Eva Williams tenía un año cuando empezaron a salirle los molares. Los otros dientes no le habían dado problemas, pero esos le dolían. Por desgracia, Lloyd y Daisy no podían hacer gran cosa por ella. Estaba de mal humor, no conseguía dormir y, por tanto, no los dejaba dormir a ellos y también estaban de mal humor.
Daisy tenía mucho dinero pero llevaba una vida poco ostentosa. Habían comprado una acogedora casa adosada en Hoxton y tenían de vecinos a un tendero y un albañil. Adquirieron un pequeño utilitario, un Morris Eight nuevo que alcanzaba una velocidad máxima de casi cien kilómetros por hora. Daisy seguía comprándose ropa bonita, pero Lloyd solo tenía tres trajes: uno de etiqueta, uno con finas rayas blancas para la Cámara de los Comunes y otro de tweed para los fines de semana, cuando trabajaba en la sección local del partido.
Una noche, Lloyd, ya en pijama, estaba acunando a la quejumbrosa Evie al mismo tiempo que hojeaba la revista Life y una curiosa fotografía tomada en Moscú captó su atención. Mostraba a una mujer rusa cuyo vetusto rostro estaba surcado de arrugas, con un pañuelo alrededor de la cabeza y un abrigo ceñido con un cordel de embalar, retirando la nieve de la calle a paladas. La forma en que la luz la bañaba le confería un aspecto intemporal, como si llevara allí un millar de años. Buscó la firma del fotógrafo y descubrió que se trataba de Woody Dewar, a quien había conocido en la conferencia.
En ese momento sonó el teléfono. Lo cogió y le respondió la voz de Ernie Bevin.
—Pon la radio —dijo—. Marshall acaba de pronunciar un discurso. —Colgó sin esperar respuesta.
Lloyd bajó a la sala de estar con Evie en brazos y encendió la radio. El programa se llamaba Crónica estadounidense. El corresponsal de la BBC en Washington, Leonard Miall, estaba retransmitiendo desde la Universidad de Harvard en Cambridge, Massachusetts.
«El secretario de Estado ha explicado a los alumnos que la reconstrucción de Europa llevará más tiempo y requerirá más esfuerzos de lo previsto», decía Miall.
La noticia era prometedora, pensó Lloyd, emocionado.
—Silencio, Evie, por favor —dijo, y, por una vez, ella se calló.
Entonces Lloyd reconoció la voz grave y moderada de George C. Marshall.
«Durante los próximos tres o cuatro años, la necesidad que Europa tiene de recibir comida y otros productos esenciales del extranjero, principalmente de Estados Unidos, supera con creces su poder adquisitivo, y por ello necesita una ayuda adicional considerable… o se enfrenta a un deterioro económico, político y social de carácter muy grave.»
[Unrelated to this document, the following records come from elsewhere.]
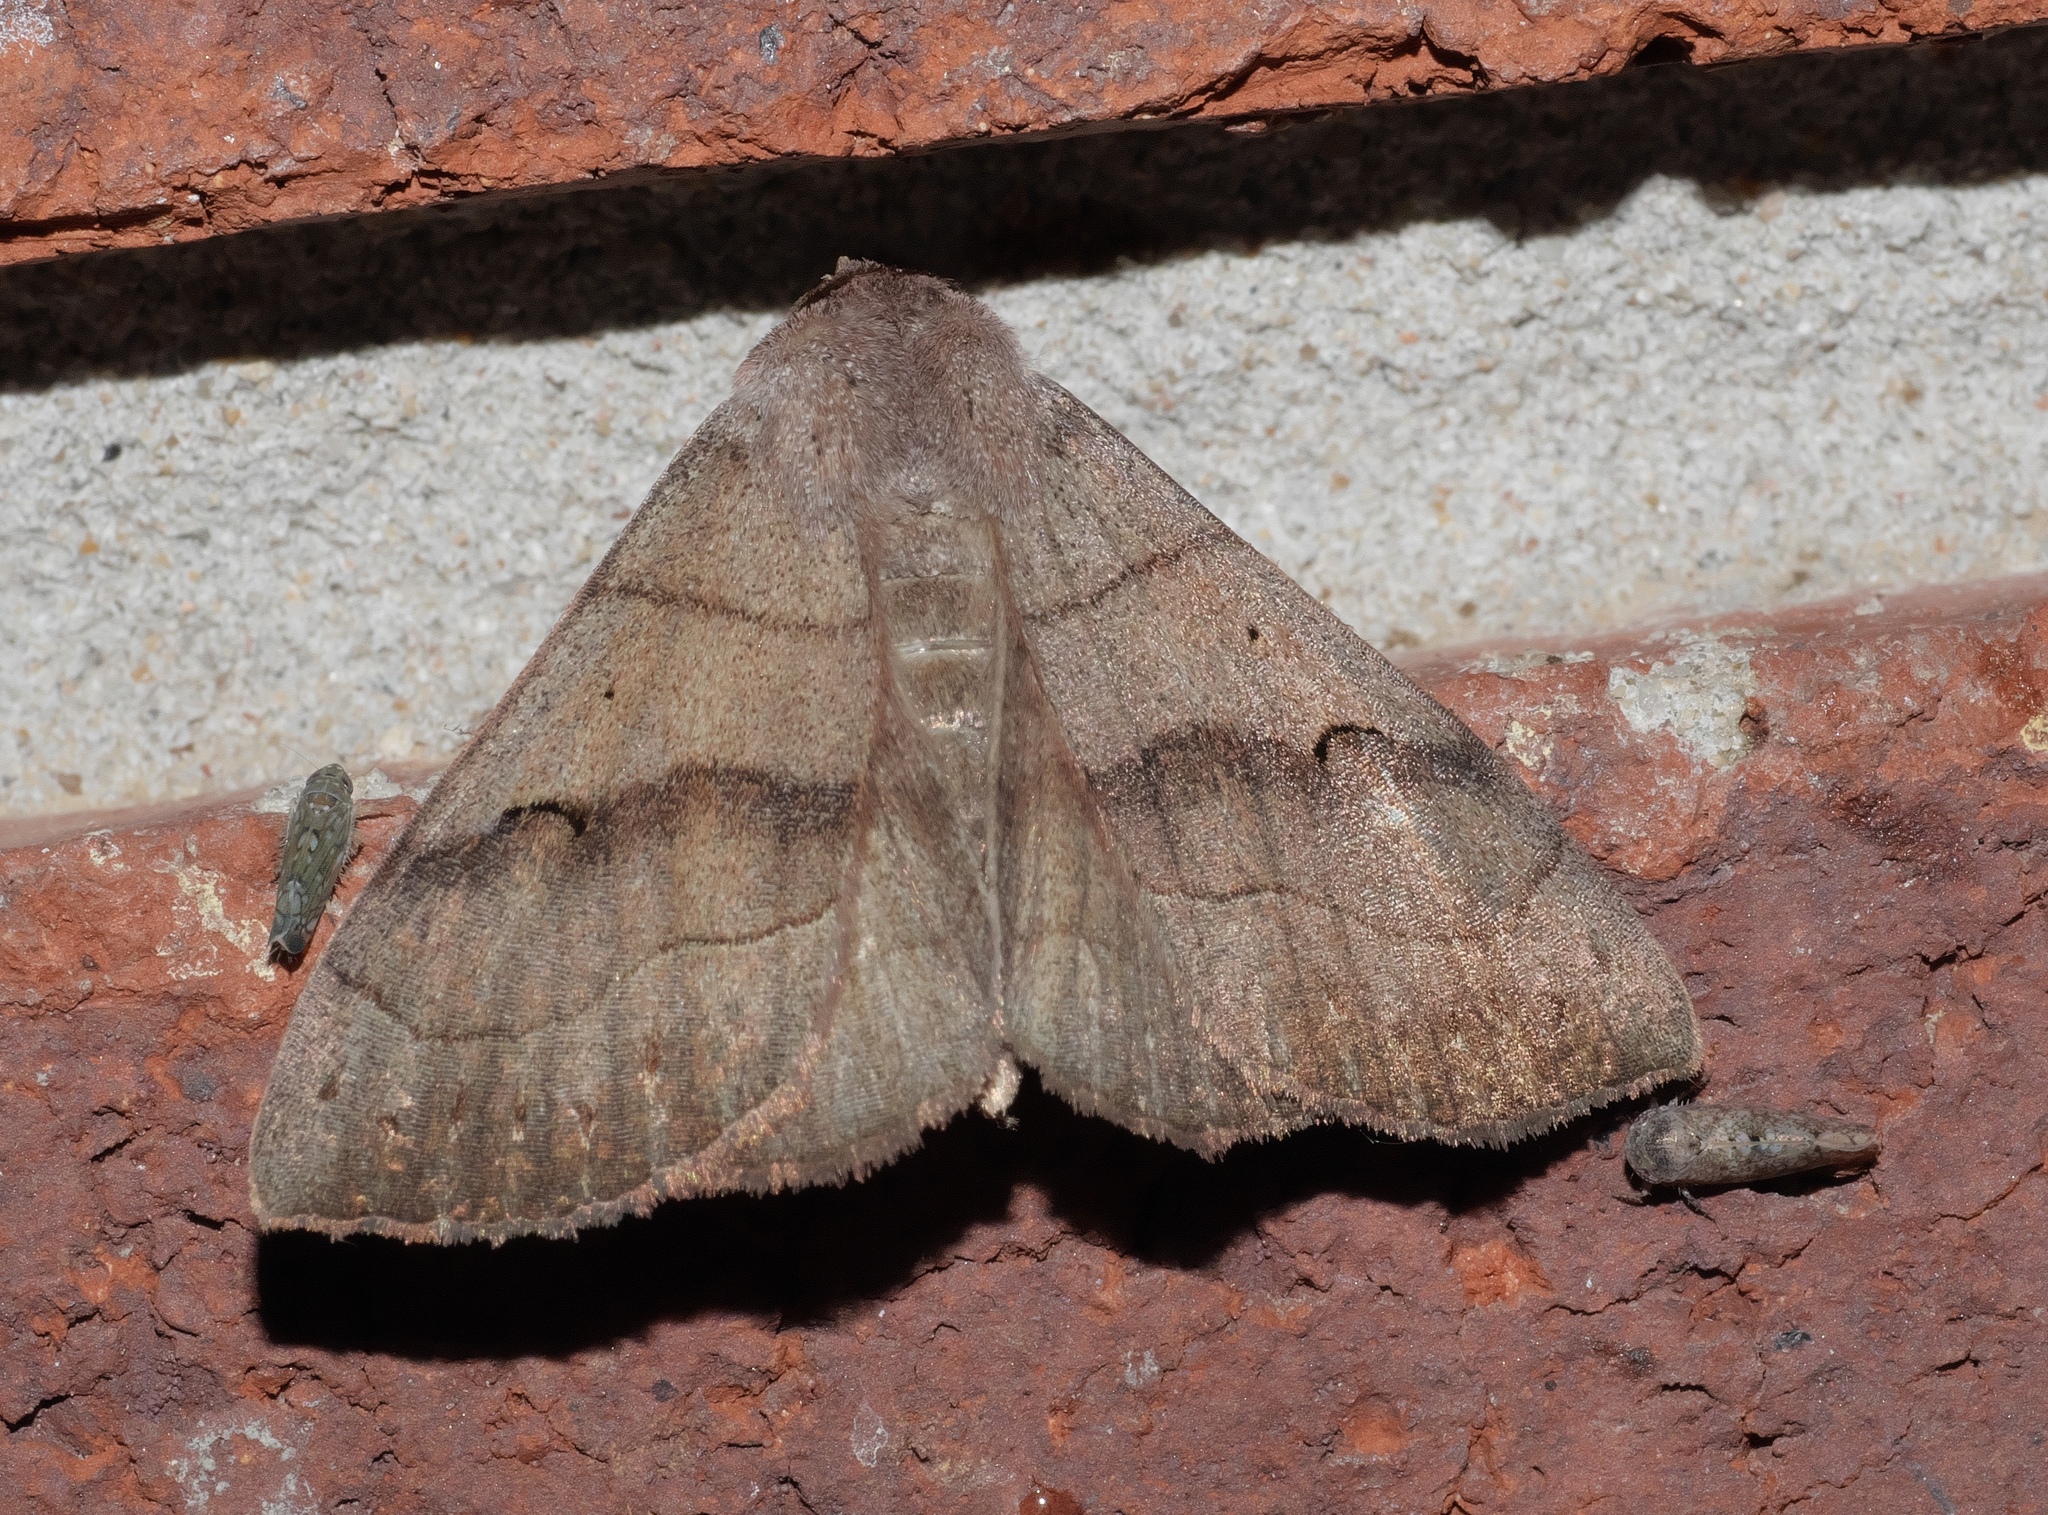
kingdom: Animalia
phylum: Arthropoda
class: Insecta
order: Lepidoptera
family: Erebidae
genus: Panopoda
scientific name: Panopoda carneicosta
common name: Brown panopoda moth
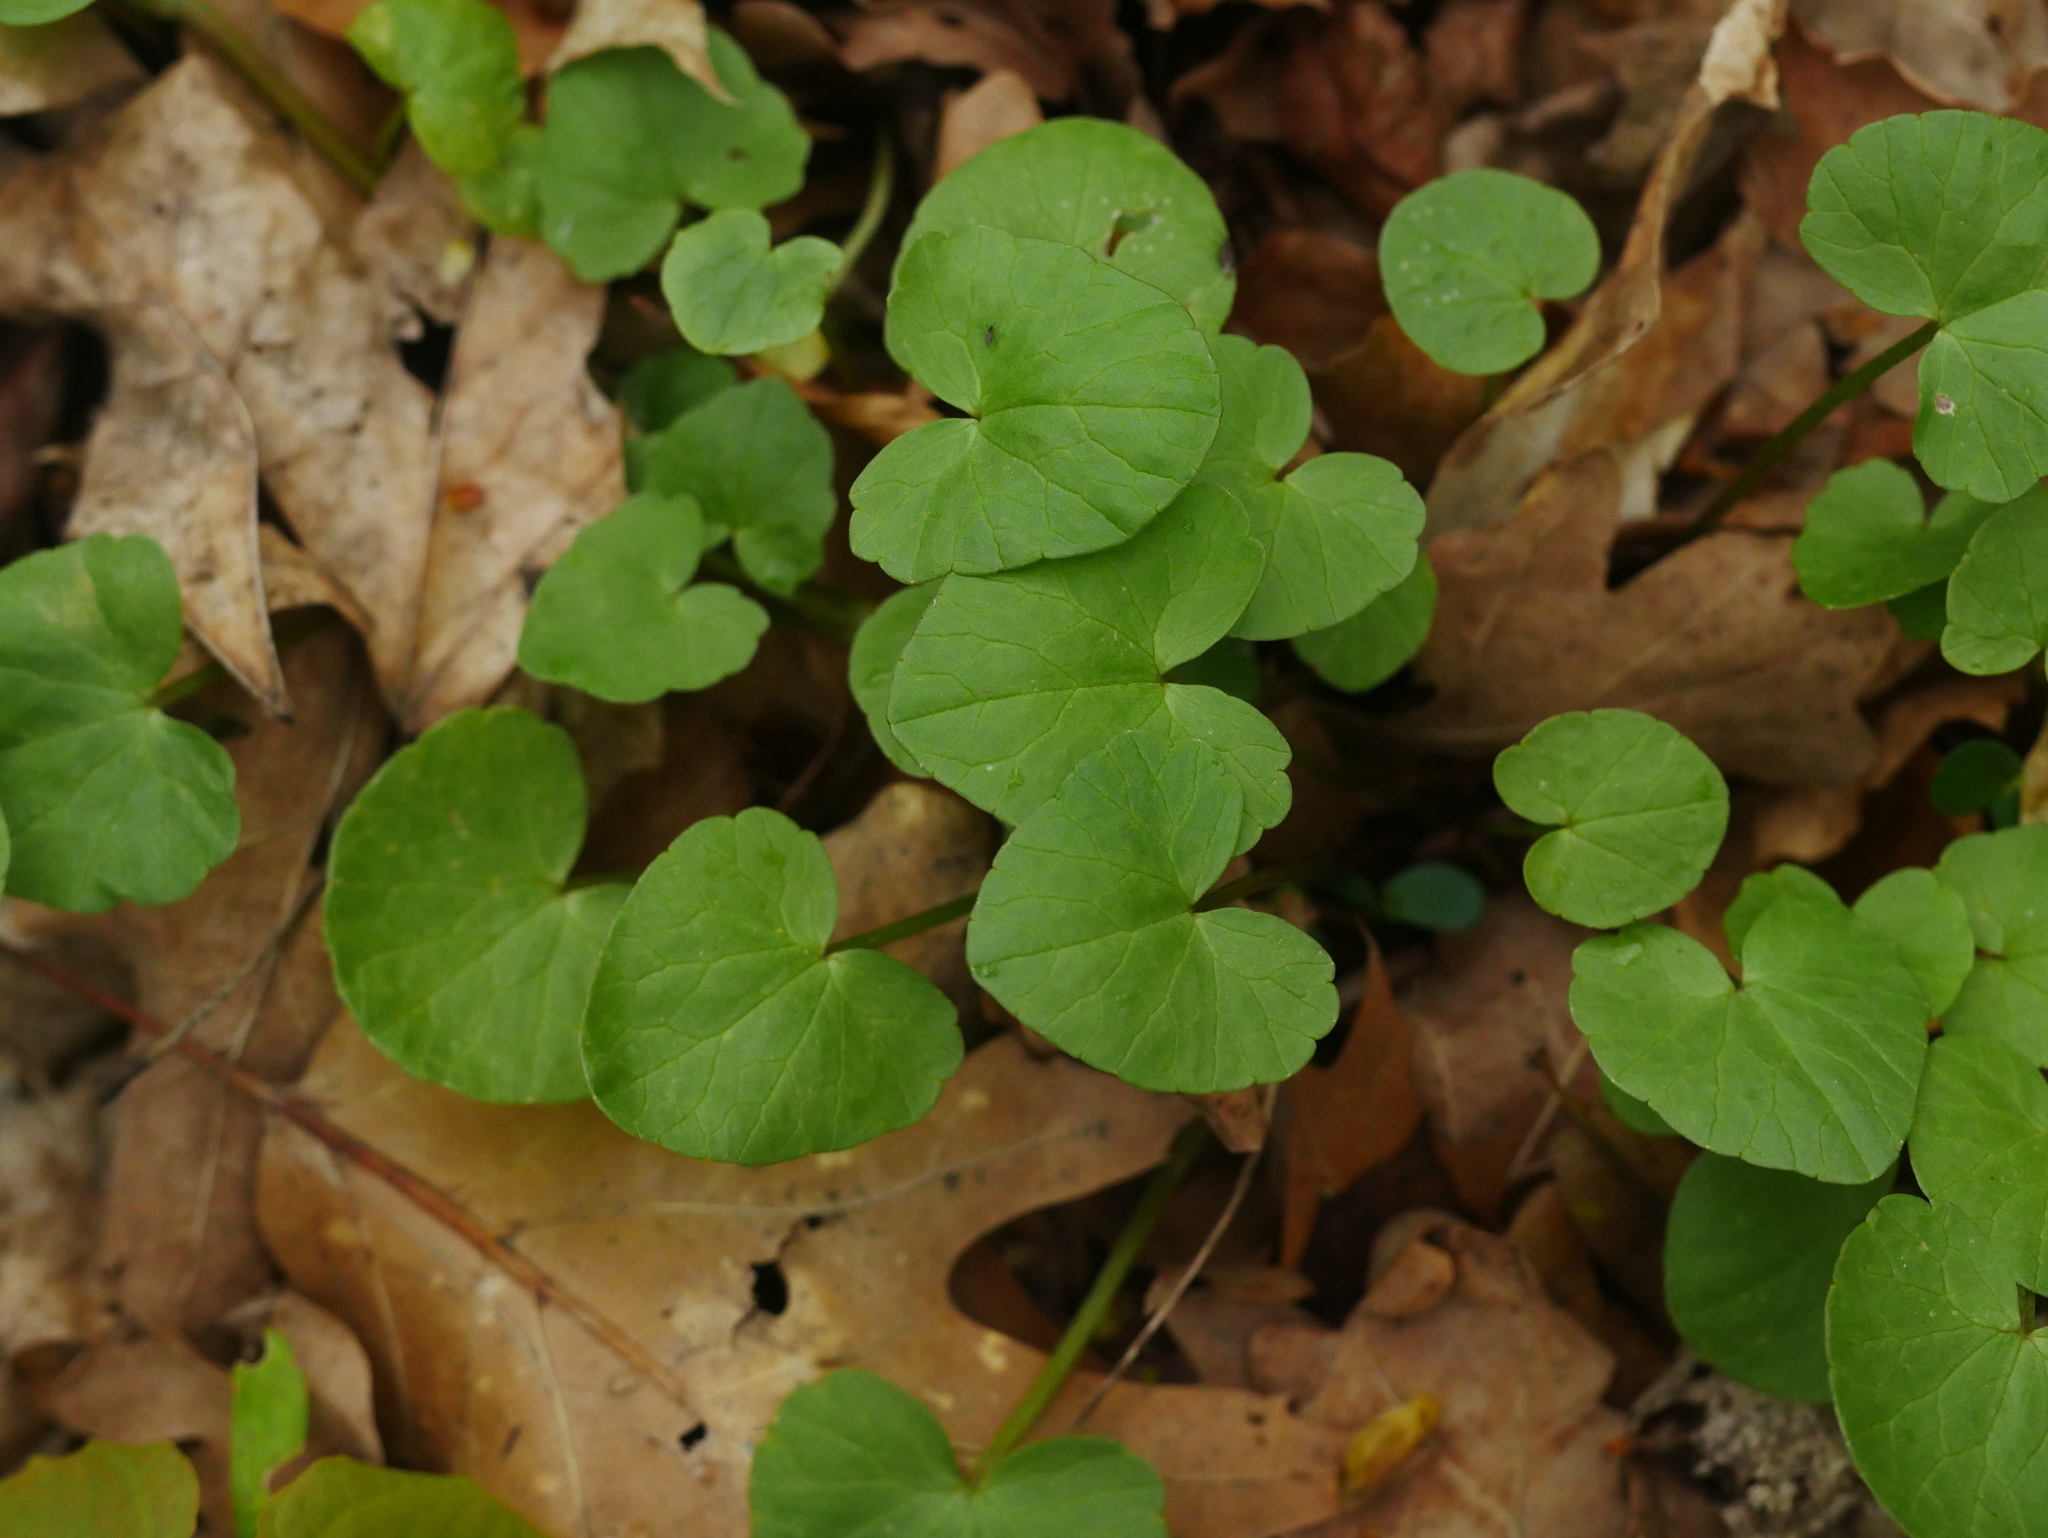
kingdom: Plantae
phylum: Tracheophyta
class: Magnoliopsida
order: Ranunculales
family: Ranunculaceae
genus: Ficaria
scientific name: Ficaria verna
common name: Lesser celandine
Lloyd estaba electrizado. Una ayuda adicional considerable era lo que había pedido Bevin.
«El remedio consiste en romper el círculo vicioso y restablecer la confianza de los europeos en el futuro económico —prosiguió Marshall—. Estados Unidos debe hacer todo lo posible por colaborar para que el mundo recupere su estado económico normal.»
—¡Lo ha hecho! —exclamó Lloyd en tono triunfal ante su perpleja hijita—. ¡Ha convencido a Estados Unidos de que tiene que prestarnos ayuda! Pero ¿cuánta? ¿Y cuándo?, ¿y cómo?
La voz cambió.
«El secretario de Estado no ha detallado un plan para Europa sino que ha pedido que sean los propios europeos quienes lo tracen», dijo el periodista.
—¿Significa eso que tenemos carta blanca? —preguntó Lloyd a Evie, entusiasmado.
Volvió a oírse la voz de Marshall.
«Creo que la iniciativa debe partir de Europa.»
La retransmisión tocó a su fin y el teléfono volvió a sonar.
—¿Lo has oído? —preguntó Bevin.
—¿Qué quiere decir?
—¡No hagas preguntas! —exclamó Bevin—. Si haces preguntas, obtendrás respuestas que no deseas.
—Entendido —dijo Lloyd, desconcertado.
—Da igual lo que quiera decir. Lo que importa es lo que nosotros hagamos. Ha dicho que la iniciativa debe partir de Europa, y se refiere a ti y a mí.
—Pero ¿qué puedo hacer yo?
—Las maletas —dijo Bevin—. Nos vamos a París.